Leaving aside St Sofia in the capital and what has remained of the metropolitan church in Nesebar, traces from the early Byzantine era in Bulgaria are scarce and little known. They do exist, however: forgotten remnants of the time when the Eastern Roman Empire was trying to hold back the invasions of the Barbarians in the Balkans. Most are nothing more than low crumbling walls, almost invisible in the undergrowth and interesting only to archaeologists. Others, however, despite time, neglect and the depredations of those seeking second-hand building materials still pose a striking sight.
One of them is near Perushtitsa, a town at the northern foot of the Rhodope, more famous as the scene of intense fighting and a massacre during the April Uprising of 1876.
Originally the church bore the name of Holy Mother of Christ but, as time passed and memories faded, local people started to call it simply The Red Church.
It is easy to see why. What has remained of this once glorious structure are massive red-brick walls rising to 14 metres.
In the arches, exposed to the elements, faded saints and angels gaze down with scratched out eyes, damage most likely inflicted during the Ottoman invasion or the suppression of the April Uprising.
The church was built under the rule of Byzantine Emperor Atanasius (491-518). It was a time of unrest and the Balkans were ravaged by Barbarians on a regular basis. Yet, Christianity had gained ground as the state religion and the nearby metropolis of Philippopolis, today’s Plovdiv, was the centre of a diocese and of a fervent religious life.
The Red Church must have been a striking sight when it was built. It was 32 metres long and 26 metres wide, its three apses meeting under a huge cupola and forming a flower shape still easily discernible on Google Maps. Exquisite mosaics covered the floors, and the walls were decorated with marble and murals. The church was painted at least twice, in the 6th and the 11th centuries and in spite of the current decayed condition of the frescoes some historians have compared them to those in Istanbul’s Hagia Sophia. Believers entered the church through a grand staircase and a massive portico, while non-Christians were baptised in a pink-marbled baptistry attached to the main building.
Back then, there was no major settlement near the church and nor is there one today. So why invest so much energy in so imposing a structure right in the middle of nowhere?
The church was built as a result of Christian propaganda on a grand scale. The new religion had suppressed but not entirely killed off the older paganism. Doubting souls needed a constant reminder of Christ’s supremacy, and they got it. Moreover, there was a pagan sanctuary in close proximity to the Red Church, and at that time it was common to built churches or monasteries on the sites of pagan temples – or simply to renovate and reuse them.
The Red Church was not the only local manifestation of the new religion. The outskirts of Philippopolis abound with remains of early Byzantine basilicas, like those in the Komatevo neighbourhood or the village of Branipole.

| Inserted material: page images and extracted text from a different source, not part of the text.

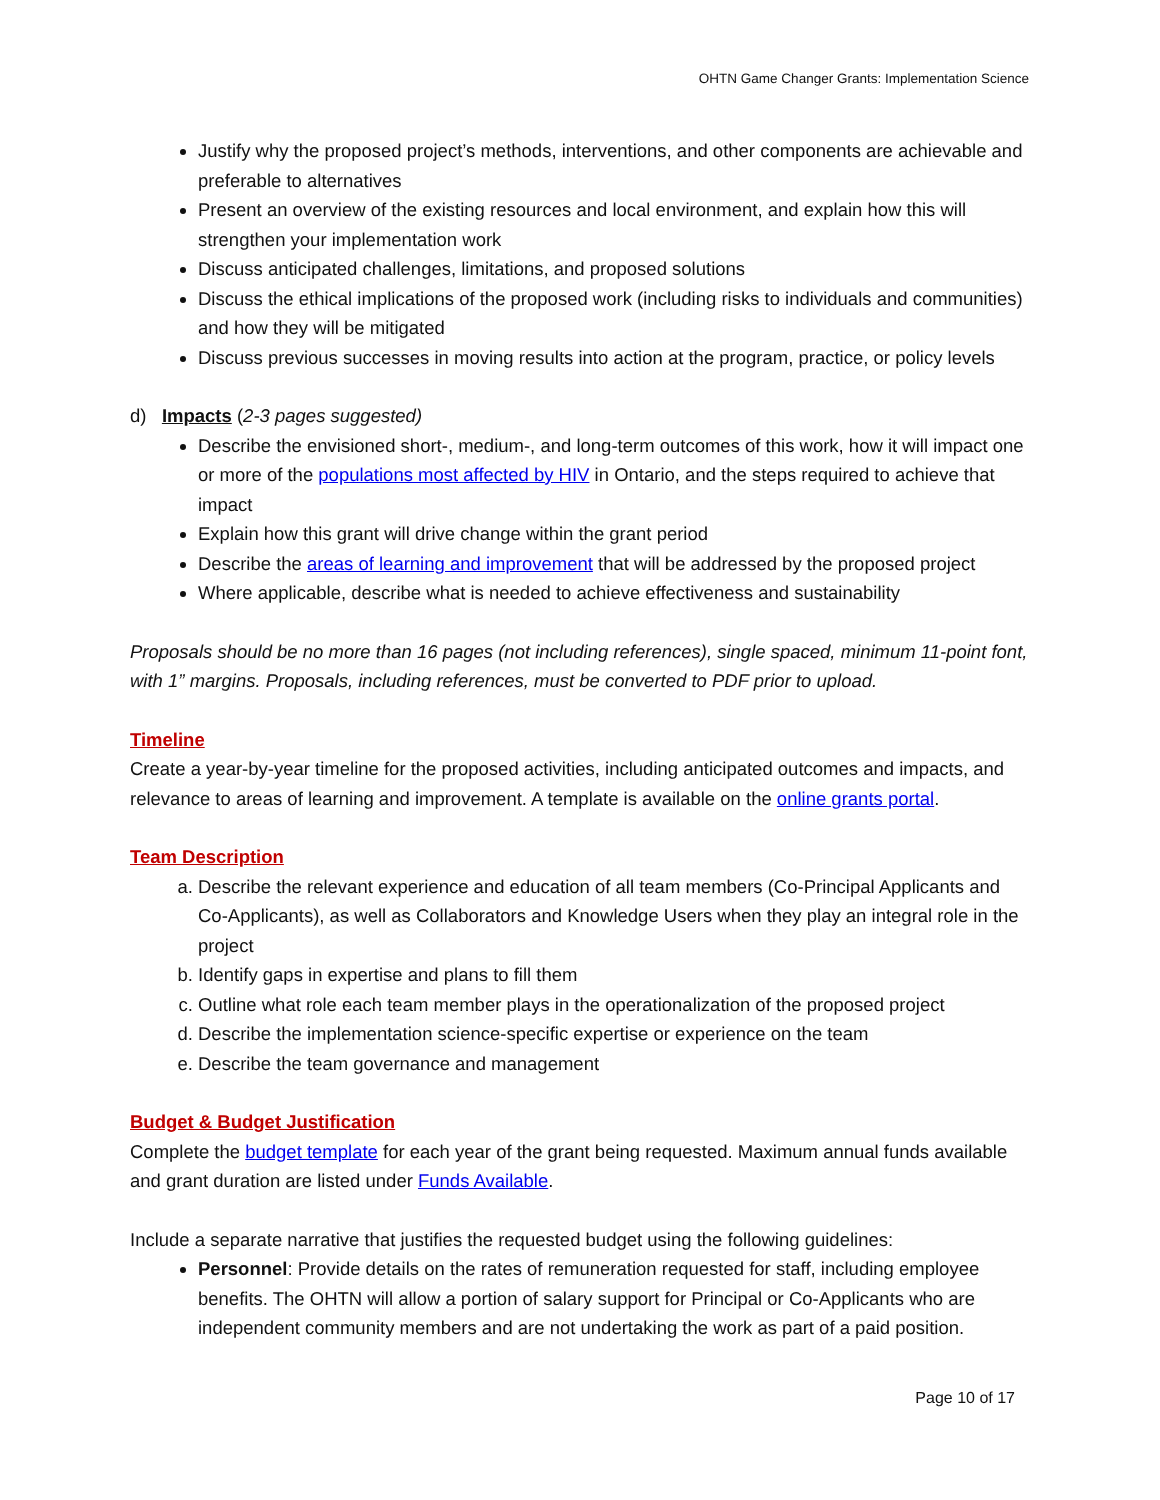OHTN Game Changer Grants: Implementation Science
Justify why the proposed project’s methods, interventions, and other components are achievable and preferable to alternatives
Present an overview of the existing resources and local environment, and explain how this will strengthen your implementation work
Discuss anticipated challenges, limitations, and proposed solutions
Discuss the ethical implications of the proposed work (including risks to individuals and communities) and how they will be mitigated
Discuss previous successes in moving results into action at the program, practice, or policy levels
d) Impacts (2-3 pages suggested)
Describe the envisioned short-, medium-, and long-term outcomes of this work, how it will impact one or more of the populations most affected by HIV in Ontario, and the steps required to achieve that impact
Explain how this grant will drive change within the grant period
Describe the areas of learning and improvement that will be addressed by the proposed project
Where applicable, describe what is needed to achieve effectiveness and sustainability
Proposals should be no more than 16 pages (not including references), single spaced, minimum 11-point font, with 1” margins. Proposals, including references, must be converted to PDF prior to upload.
Timeline
Create a year-by-year timeline for the proposed activities, including anticipated outcomes and impacts, and relevance to areas of learning and improvement. A template is available on the online grants portal.
Team Description
a. Describe the relevant experience and education of all team members (Co-Principal Applicants and Co-Applicants), as well as Collaborators and Knowledge Users when they play an integral role in the project
b. Identify gaps in expertise and plans to fill them
c. Outline what role each team member plays in the operationalization of the proposed project
d. Describe the implementation science-specific expertise or experience on the team
e. Describe the team governance and management
Budget & Budget Justification
Complete the budget template for each year of the grant being requested. Maximum annual funds available and grant duration are listed under Funds Available.
Include a separate narrative that justifies the requested budget using the following guidelines:
Personnel: Provide details on the rates of remuneration requested for staff, including employee benefits. The OHTN will allow a portion of salary support for Principal or Co-Applicants who are independent community members and are not undertaking the work as part of a paid position.
Page 10 of 17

It is not known when the church was abandoned. The first excavations of 1915 were halted by Bulgaria’s entry into the Great War and did not restart until 1921. It was then that the ruins were properly surveyed and copies of the frescoes were made. And that was it.
The Red Church was abandoned again. In 1966 and on several other occasions the structure was reinforced with ugly steel and wooden scaffolding, plus the odd splash of concrete. Looking at it today, you cannot help but wonder if these puny attempts have gone any way towards ensuring the survival of the structure against the odds, or if all the kudos should go to the mastery of its forgotten medieval builders.
At the end of 2011, the Ministry of Culture obtained 1,580,000 euros from the EU for the conservation, restoration and rehabilitation of the church. In January it started a public procurement procedure but no investor submitted a tender. In April the ministry announced it was entering into negotiations with one or more partners for the project. So far, nothing more has emerged – neither about the identity of any possible interested parties nor about the grounds for negotiation with the ministry.
The Red Church remains, abandoned and overgrown, beside the road from Perushtitsa to Yoakim Gruevo. To find it, take a right on the dirt track before the first irrigation canal, and you will soon come upon it.
All around there is nothing, and the area only comes to life on the third day after Easter, when people from Perushtitsa and the surrounding villages come here for an improvised gathering and light candles by the massive Byzantine walls.